In the lobby floor vault, we are currently displaying a series of collages/assemblages by John Schreiner, which he created from his own compulsive collection of aftershave-scented bric-a-brac.
From bowling to cocktails, and fathers to sons, the images in Mr. Schreiner’s work evoke an American masculine tradition, seen through the confused and fascinated eyes of a boy. It’s almost as if this imagined artist/boy snuck into his father’s closet and stole a few commonplace reminders of manliness: A Beeman’s gum wrapper, a dry cleaning claim tag, and a razor blade–which he then took to the spines of his parents’ magazines, jaggedly slicing out anyone in underwear or a good-looking suit.
The result is nostalgic at first glance, masculinity atomized. But pick apart the juxtapositions and the pieces are subverted with dark streaks. If this youthful perspective is so innocent, why does the blade in “Under There” turn paper into blood? And is the woman in the image above really a bombshell, or is she the effect of the man’s cocktail-tinted-eyes? (The name of the piece, “Cocktail Fantasy,” suggests the latter.)
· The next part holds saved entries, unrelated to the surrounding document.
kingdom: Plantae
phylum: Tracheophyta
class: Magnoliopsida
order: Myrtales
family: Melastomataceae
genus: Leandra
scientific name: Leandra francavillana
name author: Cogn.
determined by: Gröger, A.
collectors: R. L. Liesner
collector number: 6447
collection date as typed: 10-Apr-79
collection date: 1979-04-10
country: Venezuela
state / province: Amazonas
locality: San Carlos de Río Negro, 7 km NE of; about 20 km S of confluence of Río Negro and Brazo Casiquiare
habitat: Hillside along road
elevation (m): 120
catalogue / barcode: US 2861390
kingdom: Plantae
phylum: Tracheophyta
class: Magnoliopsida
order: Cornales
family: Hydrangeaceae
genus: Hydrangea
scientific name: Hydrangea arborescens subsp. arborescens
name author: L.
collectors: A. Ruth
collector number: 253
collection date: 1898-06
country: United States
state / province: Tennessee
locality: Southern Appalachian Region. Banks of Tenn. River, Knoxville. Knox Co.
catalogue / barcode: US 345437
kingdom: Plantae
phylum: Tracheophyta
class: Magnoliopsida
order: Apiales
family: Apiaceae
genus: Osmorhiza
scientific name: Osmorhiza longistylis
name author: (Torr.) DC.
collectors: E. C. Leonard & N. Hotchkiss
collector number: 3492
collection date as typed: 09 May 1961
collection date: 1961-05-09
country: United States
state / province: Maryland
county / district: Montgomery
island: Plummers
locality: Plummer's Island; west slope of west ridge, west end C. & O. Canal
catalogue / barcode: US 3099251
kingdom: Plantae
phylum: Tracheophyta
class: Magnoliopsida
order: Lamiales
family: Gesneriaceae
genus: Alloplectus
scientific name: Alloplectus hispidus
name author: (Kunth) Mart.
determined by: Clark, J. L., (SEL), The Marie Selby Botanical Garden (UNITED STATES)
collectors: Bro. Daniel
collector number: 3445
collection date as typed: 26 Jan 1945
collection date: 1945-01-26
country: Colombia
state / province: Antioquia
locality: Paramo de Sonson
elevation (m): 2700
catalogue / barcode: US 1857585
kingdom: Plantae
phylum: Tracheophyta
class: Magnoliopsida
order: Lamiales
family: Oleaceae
Try to unravel the artwork yourself, in our vault, during regular business hours.
– John Schreiner Bio —
A long time professional in the arts, John Schreiner has a BFA in Graphic Design from the Cleveland Institute of Art. Working in the television industry, John honed his skills in layout, composition and color. Earning three local Emmy awards, he has created the visual identities for several television stations.
A history enthusiast and lifelong packrat, John has compiled and saved compelling visual images and objects all his life. This has been a source of minor frustration to his beautiful yet understanding wife, Ingrid. Combining his love for images and composition, John’s true passion has become collage.
These collage/assemblage works are made entirely of vintage materials and found objects [left: "Pinups and Pulltoys," 2012]. John uses the Old School approach to his art, almost always, without using photo reproduction or computer enhancements. Each piece is unique and completely one of a kind.
Through the juxtaposition of antiquated photographs, advertising images and found objects, John creates works that are both strange and familiar. The artist calls these compositions “nostalgic surrealism”.
His work has earned a “Best In Show” award at the Las Vegas Art Museum and has been exhibited at Gallery 21 in North Beach and The Sebastopol Center for the Arts. He also exhibits regularly at the City Art Gallery in San Francisco.
The artist is available for personalized commission work.